“Who is more of an establishment figure, after all?” Maureen Dowd writes in her New York Times column Saturday. (Gage Skidmore / CC 2.0)

This election year is getting curiouser and curiouser by the minute. But just when it seemed as if nothing could possibly come as a surprise, New York Times mainstay Maureen Dowd comes out with a column about Hillary Clinton that veers sharply off the establishment script, and, even more startling, lands smack on the dot.

That’s good news for Dowd, but for Clinton, the outcome is less certain. On the upside, she could use it as a recruiting tool on susceptible Republican voters.

Below is a brief selection from Dowd’s takedown, which appeared Saturday under the headline “The Perfect G.O.P. Candidate” (hint: She’s not talking about Donald Trump):

All these woebegone Republicans whining that they can’t rally behind their flawed candidate is crazy.
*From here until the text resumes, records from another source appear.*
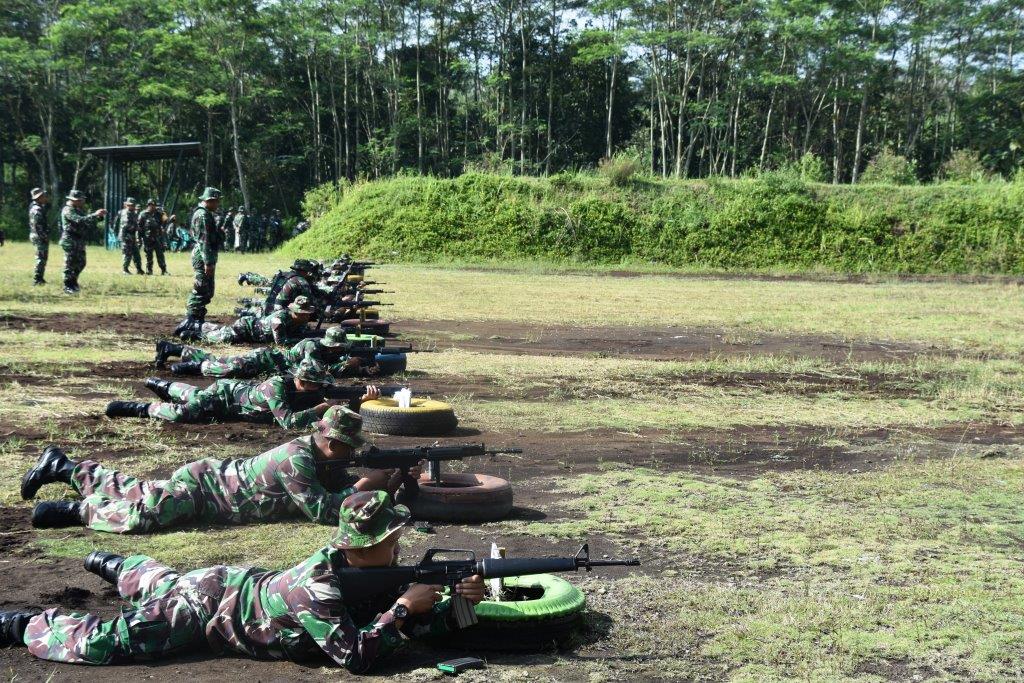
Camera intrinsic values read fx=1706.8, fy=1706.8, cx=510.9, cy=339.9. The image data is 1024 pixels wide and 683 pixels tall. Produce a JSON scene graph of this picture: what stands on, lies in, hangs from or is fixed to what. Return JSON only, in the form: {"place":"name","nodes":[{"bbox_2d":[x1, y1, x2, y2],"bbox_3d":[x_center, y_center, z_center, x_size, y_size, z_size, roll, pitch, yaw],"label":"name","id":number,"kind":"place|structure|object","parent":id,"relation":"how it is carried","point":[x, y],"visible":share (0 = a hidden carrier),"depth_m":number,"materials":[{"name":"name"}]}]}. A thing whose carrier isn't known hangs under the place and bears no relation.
{"place":"outdoors","nodes":[
{"label":"outdoors","id":0,"kind":"place"},
{"bbox_2d":[1,238,1023,682],"label":"grass field","id":1,"kind":"structure","parent":0,"point":[263,666],"materials":[{"name":"green plant"}]},
{"bbox_2d":[27,187,50,284],"bbox_3d":[-8.487,-1.846,30.497,0.798,1.855,0.802,3,5,33],"label":"man","id":2,"kind":"object","parent":1,"relation":"on","point":[37,220],"visible":0.97,"depth_m":30.31},
{"bbox_2d":[59,190,104,293],"bbox_3d":[-7.219,-1.616,28.314,0.938,1.795,0.728,3,5,26],"label":"man","id":3,"kind":"object","parent":1,"relation":"on","point":[77,220],"visible":0.98,"depth_m":28.11},
{"bbox_2d":[118,197,142,275],"bbox_3d":[-8.187,-2.229,36.495,0.683,1.768,0.833,2,5,15],"label":"man","id":4,"kind":"object","parent":1,"relation":"on","point":[125,247],"visible":0.98,"depth_m":36.32},
{"bbox_2d":[84,142,202,248],"bbox_3d":[-13.060,-5.091,61.237,3.847,3.818,4.340,0,5,-4],"label":"shelter","id":5,"kind":"object","parent":1,"relation":"on","point":[159,148],"visible":0.81,"depth_m":60.92,"materials":[{"name":"metal"}]},
{"bbox_2d":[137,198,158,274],"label":"soldier","id":6,"kind":"object","parent":1,"relation":"on","point":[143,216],"visible":0.96,"depth_m":36.68},
{"bbox_2d":[145,200,169,274],"bbox_3d":[-7.904,-2.260,37.881,0.836,1.710,0.724,4,6,35],"label":"soldier","id":7,"kind":"object","parent":1,"relation":"on","point":[161,265],"visible":0.98,"depth_m":37.73},
{"bbox_2d":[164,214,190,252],"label":"person","id":8,"kind":"object","parent":1,"relation":"on","point":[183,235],"visible":0.77,"depth_m":56.72},
{"bbox_2d":[179,188,224,334],"bbox_3d":[-3.540,-0.890,19.583,0.714,1.799,0.902,2,5,19],"label":"soldier","id":9,"kind":"object","parent":1,"relation":"on","point":[201,277],"visible":0.98,"depth_m":19.37},
{"bbox_2d":[21,425,414,535],"bbox_3d":[-1.236,0.592,7.733,1.816,0.514,0.782,0,5,-4],"label":"soldier","id":10,"kind":"object","parent":1,"relation":"on","point":[101,496],"visible":0.92,"depth_m":7.56},
{"bbox_2d":[315,443,521,489],"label":"rifle","id":11,"kind":"object","parent":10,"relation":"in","point":[451,453],"visible":0.83,"depth_m":7.81,"materials":[{"name":"black metal"}]},
{"bbox_2d":[223,208,235,250],"bbox_3d":[-9.465,-3.676,56.891,0.659,1.635,0.760,2,5,20],"label":"person","id":12,"kind":"object","parent":1,"relation":"on","point":[229,216],"visible":0.8,"depth_m":56.71},
{"bbox_2d":[0,494,479,672],"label":"soldier","id":13,"kind":"object","parent":1,"relation":"on","point":[369,544],"visible":0.92,"depth_m":5.33},
{"bbox_2d":[339,545,637,617],"bbox_3d":[-0.110,0.774,5.495,0.942,0.241,0.356,0,5,-4],"label":"rifle","id":14,"kind":"object","parent":13,"relation":"in","point":[421,566],"visible":0.81,"depth_m":5.49,"materials":[{"name":"black metal"}]},
{"bbox_2d":[232,206,248,252],"bbox_3d":[-9.100,-3.745,57.236,0.786,1.724,0.748,4,6,34],"label":"person","id":15,"kind":"object","parent":1,"relation":"on","point":[239,218],"visible":0.99,"depth_m":57.01},
{"bbox_2d":[105,363,379,429],"bbox_3d":[-1.615,0.319,11.115,1.847,0.544,0.857,0,5,-4],"label":"soldier","id":16,"kind":"object","parent":1,"relation":"on","point":[301,387],"visible":0.91,"depth_m":10.95},
{"bbox_2d":[290,384,410,406],"bbox_3d":[-1.058,0.359,10.855,0.807,0.230,0.317,0,5,-4],"label":"rifle","id":17,"kind":"object","parent":16,"relation":"in","point":[361,395],"visible":0.69,"depth_m":10.81,"materials":[{"name":"black metal"}]},
{"bbox_2d":[167,296,337,349],"bbox_3d":[-2.373,-0.159,16.876,1.919,0.618,0.845,0,5,-4],"label":"soldier","id":18,"kind":"object","parent":1,"relation":"on","point":[301,317],"visible":0.88,"depth_m":16.70},
{"bbox_2d":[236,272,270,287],"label":"person","id":19,"kind":"object","parent":1,"relation":"on","point":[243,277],"visible":0.4,"depth_m":29.15},
{"bbox_2d":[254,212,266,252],"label":"person","id":20,"kind":"object","parent":1,"relation":"on","point":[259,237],"visible":0.92,"depth_m":64.59},
{"bbox_2d":[155,327,380,377],"bbox_3d":[-1.901,0.081,13.873,1.905,0.600,0.840,0,5,-4],"label":"soldier","id":21,"kind":"object","parent":1,"relation":"on","point":[311,349],"visible":0.88,"depth_m":13.72},
{"bbox_2d":[268,210,283,249],"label":"person","id":22,"kind":"object","parent":1,"relation":"on","point":[277,227],"visible":0.9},
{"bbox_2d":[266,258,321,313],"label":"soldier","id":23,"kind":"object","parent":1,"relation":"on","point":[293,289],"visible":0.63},
{"bbox_2d":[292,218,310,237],"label":"person","id":24,"kind":"object","parent":1,"relation":"on","point":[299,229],"visible":0.49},
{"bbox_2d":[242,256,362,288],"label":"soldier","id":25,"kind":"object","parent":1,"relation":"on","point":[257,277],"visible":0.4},
{"bbox_2d":[334,260,374,268],"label":"rifle","id":26,"kind":"object","parent":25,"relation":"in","point":[367,263],"visible":0.61,"depth_m":34.59,"materials":[{"name":"black"}]},
{"bbox_2d":[237,259,374,313],"bbox_3d":[-2.579,-0.627,21.991,1.991,0.899,0.928,0,5,-4],"label":"soldier","id":27,"kind":"object","parent":1,"relation":"on","point":[327,289],"visible":0.56,"depth_m":21.84},
{"bbox_2d":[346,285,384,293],"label":"rifle","id":28,"kind":"object","parent":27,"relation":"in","point":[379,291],"visible":0.6,"depth_m":26.98,"materials":[{"name":"black"}]},
{"bbox_2d":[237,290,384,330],"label":"soldier","id":29,"kind":"object","parent":1,"relation":"on","point":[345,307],"visible":0.6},
{"bbox_2d":[337,299,387,308],"bbox_3d":[-1.979,-0.450,21.879,0.778,0.270,0.254,0,5,-4],"label":"rifle","id":30,"kind":"object","parent":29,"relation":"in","point":[379,303],"visible":0.67,"depth_m":21.87,"materials":[{"name":"black metal"}]},
{"bbox_2d":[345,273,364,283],"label":"tire","id":31,"kind":"object","parent":1,"relation":"on","point":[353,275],"visible":0.39,"depth_m":28.85,"materials":[{"name":"yellow rubber"}]},
{"bbox_2d":[342,332,384,347],"bbox_3d":[-1.442,0.051,16.248,0.436,0.278,0.607,0,5,-4],"label":"tire","id":32,"kind":"object","parent":1,"relation":"on","point":[371,337],"visible":0.36,"depth_m":16.01,"materials":[{"name":"green rubber"}]},
{"bbox_2d":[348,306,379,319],"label":"tire","id":33,"kind":"object","parent":1,"relation":"on","point":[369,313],"visible":0.34,"depth_m":20.07,"materials":[{"name":"yellow rubber"}]},
{"bbox_2d":[338,317,390,336],"bbox_3d":[-1.624,-0.135,18.937,0.455,0.305,0.712,-1,5,-18],"label":"tire","id":34,"kind":"object","parent":1,"relation":"on","point":[383,327],"visible":0.5,"depth_m":18.68,"materials":[{"name":"black rubber"}]},
{"bbox_2d":[372,350,407,376],"bbox_3d":[-1.073,0.185,14.511,0.361,0.276,0.591,0,5,-4],"label":"tire","id":35,"kind":"object","parent":1,"relation":"on","point":[399,369],"visible":0.47,"depth_m":14.28,"materials":[{"name":"rubber"}]},
{"bbox_2d":[337,342,415,359],"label":"rifle","id":36,"kind":"object","parent":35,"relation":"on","point":[379,349],"visible":0.73,"depth_m":14.25,"materials":[{"name":"black metal"}]},
{"bbox_2d":[358,396,457,435],"bbox_3d":[-0.666,0.487,11.016,0.603,0.228,0.680,-3,6,-36],"label":"tire","id":37,"kind":"object","parent":1,"relation":"on","point":[379,409],"visible":0.9,"depth_m":10.71,"materials":[{"name":"yellow rubber"}]},
{"bbox_2d":[394,387,412,408],"bbox_3d":[-0.667,0.376,10.474,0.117,0.150,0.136,0,5,-4],"label":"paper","id":38,"kind":"object","parent":37,"relation":"on","point":[407,405],"visible":0.88,"depth_m":10.45,"materials":[{"name":"white"}]},
{"bbox_2d":[404,471,515,520],"bbox_3d":[-0.279,0.733,8.025,0.609,0.206,0.592,0,5,-4],"label":"tire","id":39,"kind":"object","parent":1,"relation":"on","point":[507,494],"visible":0.77,"depth_m":7.79,"materials":[{"name":"brown rubber"}]},
{"bbox_2d":[436,657,485,673],"bbox_3d":[-0.152,0.984,5.172,0.086,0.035,0.130,4,6,38],"label":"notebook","id":40,"kind":"object","parent":1,"relation":"on","point":[457,666],"visible":0.99,"depth_m":5.14,"materials":[{"name":"black"}]},
{"bbox_2d":[434,573,588,649],"bbox_3d":[0.002,0.932,5.852,0.534,0.201,0.688,0,5,-4],"label":"tire","id":41,"kind":"object","parent":1,"relation":"on","point":[578,616],"visible":0.67,"depth_m":5.60,"materials":[{"name":"rubber"}]},
{"bbox_2d":[488,543,503,601],"bbox_3d":[-0.056,0.807,5.850,0.058,0.202,0.146,0,5,-4],"label":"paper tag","id":42,"kind":"object","parent":41,"relation":"in","point":[491,554],"visible":0.61,"depth_m":5.82,"materials":[{"name":"white"}]},
{"bbox_2d":[261,0,1022,71],"label":"sky","id":43,"kind":"structure","parent":0,"point":[584,22],"materials":[{"name":"white"}]},
{"bbox_2d":[277,168,1023,275],"label":"grassy embankment","id":44,"kind":"structure","parent":0,"point":[574,206],"materials":[{"name":"green plant"}]},
{"bbox_2d":[301,181,344,221],"bbox_3d":[-6.966,-4.919,64.286,2.391,2.269,2.436,3,5,27],"label":"shrub","id":45,"kind":"object","parent":44,"relation":"on","point":[321,200],"visible":0.54,"depth_m":63.87,"materials":[{"name":"green plant"}]},
{"bbox_2d":[598,151,645,183],"bbox_3d":[3.341,-5.177,51.705,1.895,1.359,1.916,3,5,27],"label":"shrub","id":46,"kind":"object","parent":44,"relation":"on","point":[620,170],"visible":0.8,"depth_m":51.40,"materials":[{"name":"green plant"}]},
{"bbox_2d":[787,152,824,182],"bbox_3d":[9.995,-5.658,57.936,1.744,1.551,1.834,2,5,23],"label":"shrub","id":47,"kind":"object","parent":44,"relation":"on","point":[804,164],"visible":0.69,"depth_m":57.57,"materials":[{"name":"green plant"}]},
{"bbox_2d":[862,148,913,183],"bbox_3d":[13.911,-6.119,62.706,2.398,2.065,2.473,3,5,30],"label":"shrub","id":48,"kind":"object","parent":44,"relation":"on","point":[888,166],"visible":0.75,"depth_m":62.32,"materials":[{"name":"green plant"}]},
{"bbox_2d":[942,150,987,182],"bbox_3d":[16.024,-5.932,60.202,2.103,1.797,2.145,3,5,30],"label":"shrub","id":49,"kind":"object","parent":44,"relation":"on","point":[966,162],"visible":0.72,"depth_m":59.93,"materials":[{"name":"green plant"}]},
{"label":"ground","id":50,"kind":"structure","parent":0},
{"bbox_2d":[0,0,1023,242],"label":"tree line","id":51,"kind":"object","parent":50,"relation":"on","point":[17,2],"visible":0.78,"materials":[{"name":"green plant"}]}
]}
The G.O.P. angst, the gnashing and wailing and searching for last-minute substitutes and exit strategies, is getting old.

They already have a 1-percenter who will be totally fine in the Oval Office, someone they can trust to help Wall Street, boost the U.S. Chamber of Commerce, cuddle with hedge funds, secure the trade deals beloved by corporate America, seek guidance from Henry Kissinger and hawk it up — unleashing hell on Syria and heaven knows where else.

The Republicans have their candidate: It’s Hillary.

They can’t go with Donald Trump. He’s too volatile and unhinged.

The erstwhile Goldwater Girl and Goldman Sachs busker can be counted on to do the normal political things, not the abnormal haywire things. Trump’s propounding could drag us into war, plunge us into a recession and shatter Washington into a thousand tiny bits.

Hillary will keep the establishment safe. Who is more of an establishment figure, after all? Her husband was president, and he repealed Glass-Steagall, signed the Defense of Marriage Act and got rid of those pesky welfare queens.

Right, so that’s likely to get a reader’s attention—more precisely, a New York Times reader’s attention, since Dowd is hardly the first journalist to beat this particular drum. Several others, in fact, have been practically jumping up and down on it for months, if not years. Take, for example, this earlier column by Truthdig Editor in Chief Robert Scheer:

Follow the money and it is obvious that the Democratic Party as much as the GOP is now the plaything of the superrich. GOP nominee Trump is one of the few egomaniacal outliers who think they can game the system on their own. But in this election, for the multinational corporate hustlers who view governance as a means of establishing a convenient world order supportive of their plunder, Clinton triangulation best fits the bill.

And there were others who, like Scheer, overlooked accusations of “helping Trump win” with their criticisms in favor of making a clear-eyed assessment of precisely what Americans would be signing up for if they decide to help install a Clinton II in the Oval Office. A few days after that article launched, The Atlantic’s Russell Berman noticed a trend among a certain bracket of GOP loyalists—namely, billionaires:

Donald Trump is hemorrhaging support among the people that should understand him best: billionaires.

In the last several days, two wealthy Republican donors, one former GOP mayor, and the nation’s second-richest person have all thrown in their lot with Hillary Clinton. The defections not only deprive Trump of millions in potential campaign donations; they give Clinton more powerful surrogates to attack Trump’s most prized strength—his business success.

Still, Dowd’s decision to take up this argument is not insignificant, least of all when considering her parting words, in which she, like a GOP strategist she quotes, compares Clinton to a certain foreign policy mastermind who pushed the U.S. into ill-conceived overseas ventures.